Physics A Level
Chapter 18: Oscillations 18.6 Frequency and angular frequency
Physics A Level
Chapter 18: Oscillations 18.6 Frequency and angular frequency
The frequency f of s.h.m. is equal to the number of oscillations per unit time. As we saw earlier, f is related to the period T by:
$f = \frac{1}{T}$
We can think of a complete oscillation of an oscillator or a cycle of s.h.m. as being represented by $2\pi $ radians. (This is similar to a complete cycle of circular motion, where an object moves round through $2\pi $ radians.) The phase of the oscillation changes by $2\pi $ rad during one oscillation. Hence, if there are f oscillations in unit time, there must be $2\pi f$ radians in unit time. This quantity is the angular frequency of the s.h.m. and it is represented by the Greek letter $\omega $ (omega).
The angular frequency $\omega $ is related to frequency f by the equation:
$\omega = 2\pi f$
Since $f = \frac{1}{T}$, the angular frequency ω is related to the period T of the oscillator by the equation:
$\omega = \frac{{2\pi }}{T}$ or $T = \frac{{2\pi }}{\omega }$
Questions
7) Use the graphs shown in Figure 18.15 to determine the values of the following quantities:
a: amplitude
b: time period
c: maximum velocity
d: maximum acceleration.
8) State at what point in an oscillation the oscillator has zero velocity but acceleration towards the right.
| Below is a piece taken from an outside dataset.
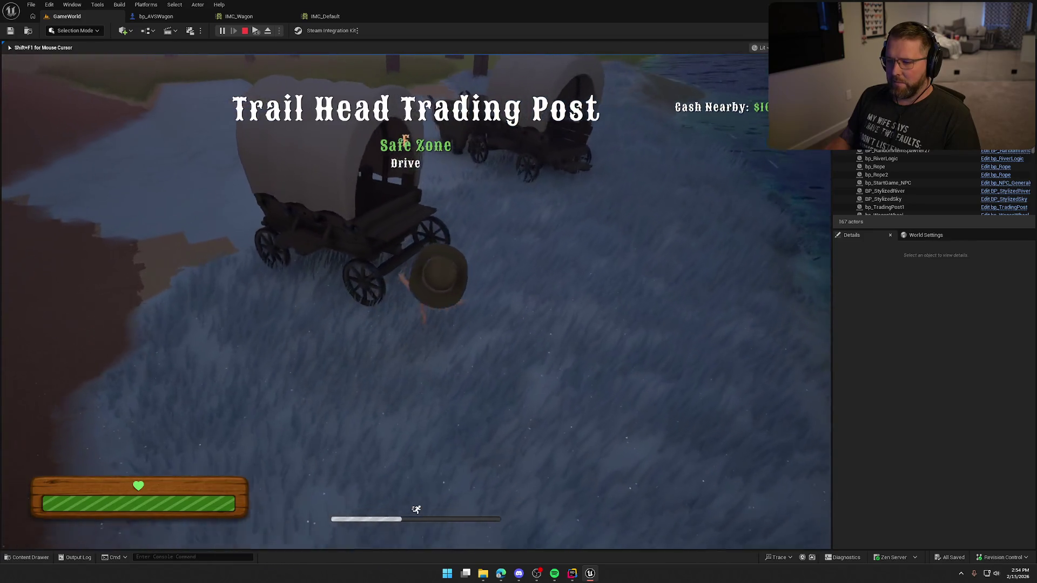
key("e")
9) Look at the $x–t$ graph of Figure 18.15a. When $t = 0.1 s$, what is the gradient of the graph? State the velocity at this instant.
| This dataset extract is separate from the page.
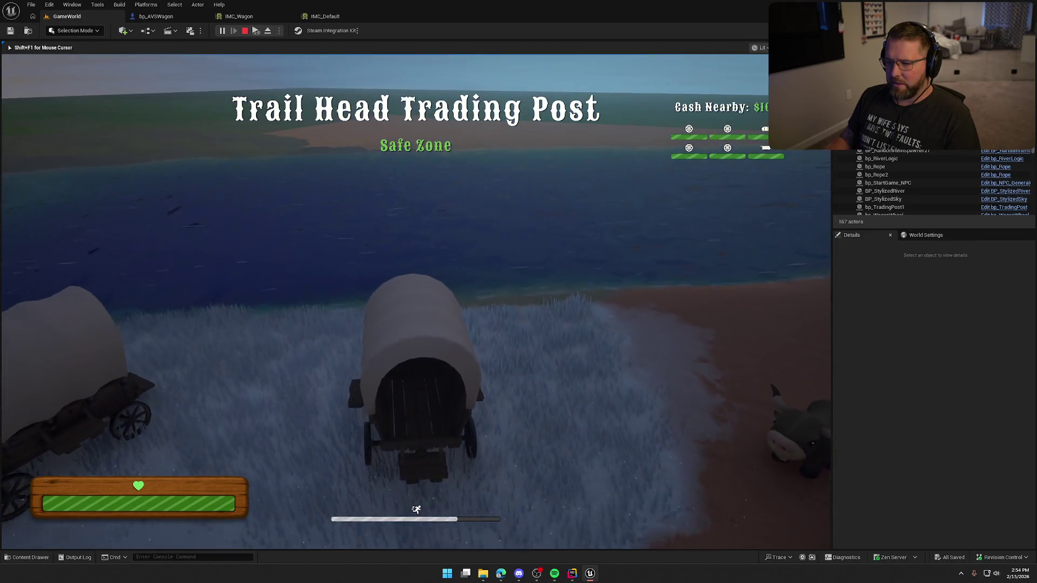
Step: Drive the wagon into the water, steering right against the current to the far bank, then stop
key("w")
10) Figure 18.16 shows the displacement–time ($x–t$) graph for an oscillating mass. Use the graph to determine the following quantities:
a: the velocity in $cm\,{s^{ - 1}}$ when $t = 0 s$
b: the maximum velocity in $cm\,{s^{ - 1}}$
c: the acceleration in $cm\,{s^{ - 2}}$ when $t = 1.0 s$.
In Figure 18.17, a single cycle of s.h.m. is shown, but with the x-axis marked with the phase of the motion in radians.
Questions
11) An object moving with s.h.m. goes through two complete cycles in $1.0 s$. Calculate:
a: the period T
b: the frequency f
c: the angular frequency $\omega $.
12) Figure 18.18 shows the displacement–time graph for an oscillating mass. Use the graph to determine the following:
a: amplitude
b: period
c: frequency
d: angular frequency
e: displacement at A
f: velocity at B
g: velocity at C.
13) An atom in a crystal vibrates with s.h.m. with a frequency of ${10^{14}}Hz$. The amplitude of its motion is $2.0 \times {10^{ - 12}}m$.
a: Sketch a graph to show how the displacement of the atom varies during one cycle.
b: Use your graph to estimate the maximum velocity of the atom.